Si erano diffuse voci incontrollate, soprattutto via social, secondo cui l’OMS avrebbe giudicato il parmigiano dannoso quanto le sigarette: troppo strano per essere vero e infatti non lo è.

In realtà l’OMS ha diffuso un documento nel quale raccomandava ai paesi membri dell’UE il consumo consapevole di grassi, sale e zuccheri, promuovendo la prevenzione di malattie non trasmissibili e legate al cibo come diabete, colesterolo e obesità.

I nostri prodotti tipici non sono mai stati sotto attacco e non c’è nessuna tassa in arrivo per i loro produttori: semplicemente, anche eccellenze culinarie come la pizza se consumate tutti i giorni possono non essere così salutari, ma questo lo sapevamo già.

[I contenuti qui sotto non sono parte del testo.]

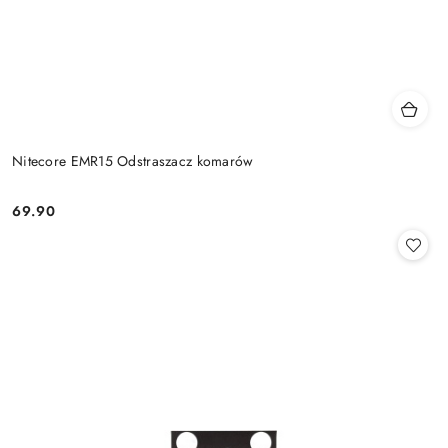
Nitecore EMR15 Odstraszacz komarów
69.90
Cena: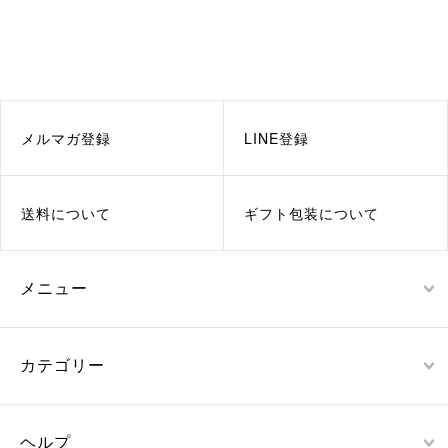
メルマガ登録
LINE登録
送料について
ギフト包装について
メニュー
カテゴリー
ヘルプ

Stesso discorso per parmigiano e prosciutto, chiamati in causa per il loro contenuto di sale: in realtà la puntualizzazione dell’OMS riguarda tutti i prodotti ad alto contenuto di sale, grassi saturi e zuccheri semplici. Nessun bollino nero e nessuna stigmatizzazione: il segreto per combattere le malattie metaboliche è un’alimentazione sana e variegata, se fatta seguendo le linee guide della dieta mediterranea, ricca di frutta e verdura, ancora meglio!